How do you promote your music and get your music out to new fans?
(Chuck). We use social media to the absolute fullest extent that we can on all the major sites (Facebook, Twitter, Myspace) and several others as well. A very large portion of our fan base has come from people who have liked our music and passed the word on to their own social media networks about it. Watching how quickly things progressed that way really made us rethink how we had been promoting up to that point.  We’re thankful for Limey59, Girlierox, and HaychStorm not just for getting our promotional ball rolling with a good solid push, but also for teaching us how to get creative with all the tools at our disposal.
  
Do you use any websites like ‘Reverbnation’ or ‘Soundclick’?
 (Chuck) Yes. We use Reverbnation (www.reverbnation.com/spaceshipdays) as our main internet launching pad.

Do you think such sites and the internet are good tools for independent and unsigned artists?
(Chuck) Completely. They aren’t just good tools, but vital ones for indie artists without massive promotional budgets, which is more or less all of us. People sort of look through flyers on the coffee shop wall, but might check their Twitter or Facebook page 38 times a day. Making connections, finding venues to play, and getting your music out to people who want to hear it are very important for indie and unsigned artists. The internet helps us do that efficiently, and effectively. That leaves more time for the most important stuff, which is writing songs.

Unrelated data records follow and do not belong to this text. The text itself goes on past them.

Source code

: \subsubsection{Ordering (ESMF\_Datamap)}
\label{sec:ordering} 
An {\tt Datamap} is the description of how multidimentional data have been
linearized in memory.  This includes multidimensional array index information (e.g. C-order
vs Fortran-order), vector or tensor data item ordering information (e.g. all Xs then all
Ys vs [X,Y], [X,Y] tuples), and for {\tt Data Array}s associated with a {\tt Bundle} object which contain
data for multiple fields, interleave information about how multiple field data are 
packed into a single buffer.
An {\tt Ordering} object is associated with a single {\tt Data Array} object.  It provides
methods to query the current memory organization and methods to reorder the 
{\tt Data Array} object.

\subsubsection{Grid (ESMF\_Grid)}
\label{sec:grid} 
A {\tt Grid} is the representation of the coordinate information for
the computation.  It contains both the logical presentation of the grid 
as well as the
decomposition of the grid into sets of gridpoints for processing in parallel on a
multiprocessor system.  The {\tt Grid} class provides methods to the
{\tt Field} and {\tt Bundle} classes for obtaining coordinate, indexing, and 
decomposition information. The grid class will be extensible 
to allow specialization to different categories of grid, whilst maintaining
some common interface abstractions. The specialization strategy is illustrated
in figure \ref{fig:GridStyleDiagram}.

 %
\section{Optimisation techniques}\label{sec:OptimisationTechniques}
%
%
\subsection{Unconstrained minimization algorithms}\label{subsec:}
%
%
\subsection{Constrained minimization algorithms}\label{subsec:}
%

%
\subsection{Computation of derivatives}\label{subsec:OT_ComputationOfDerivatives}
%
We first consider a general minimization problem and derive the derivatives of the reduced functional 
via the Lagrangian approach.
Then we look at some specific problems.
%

 With all the various websites out there for independent and unsigned artists, is there still something that is missing from them that you think would benefit the lesser-known artists? 
(Chuck) Many sites have fantastic resources, but the biggest thing that’s missing is people who aren’t in bands. Artists, by and large are on those pages to promote themselves, which is essential obviously, but it’s uncommon to find the ones who use sites pages to indulge their own inner music fan. Networking is cool in its own way, and it’s also great to discover those really good artists that you might not have heard otherwise but as far as finding new fans to engage with, its something that sill needs to get done one person at a time. Muso-friendly websites have helped to increase an artist’s reach, but building up a real following is still something you have to work at.

How do you relax?
(Greg)  lay on the bed, turn off the lights, shut my eyes, and listen to my Ipod.
(Matt) I lay under Greg’s bed when he’s listening to his Ipod with his eyes shut and lights off...oh yeah, and jogging.
(Chuck) I read as many books as I can find, after checking to make sure Matt isn’t under my bed. I also try and go to the movies at least once a week.

What's your best/worst experience at a gig?
(Greg) Paying the bouncer at the end of the night, since we didn’t make enough at the door to cover the Sound Man’s cost at the Blind Tiger, in Greensboro, NC
(Matt) We played a pizzeria at a military airport.
(Chuck) Worst: We were playing a house party once, and this random girl walked up to Matt (who was literally in the middle of singing his heart out) and said: “Are you guys almost done?”
Best: Its sort of messed up how hard the good ones are to remember—they go by so quickly. I’m going to have to go with the shows we did in Austin TX. Cool city, great crowds—all the stuff you think being in a band is about when you’re nine and watching videos late at night.

What are your day jobs if you have them?
(Greg)  Program Manager for Software Company.
(Matt) Student and sexy bastard.
(Chuck) Daddy, but I do that a night too.

Would you like to be full time working musicians or are you happy with things as they are?
(Greg)  That’s my dream
(Matt) Gee, let me think...

Has your music been used on any film soundtracks?
(Chuck) Not yet

Is it something you’d like to get involved in if the opportunity came along?
(Chuck) Totally! For a card-carrying Motion Picture Enthusiast such as myself, having a Spaceship Days song on a soundtrack would be 27 different kinds of awesome.

Is there anything you'd like to add?
(Matt) Yes. Oprah’s net worth to my savings account.
(Chuck) Thanks for talking to us, and we hope that people remember to support independent art in all its forms, everywhere.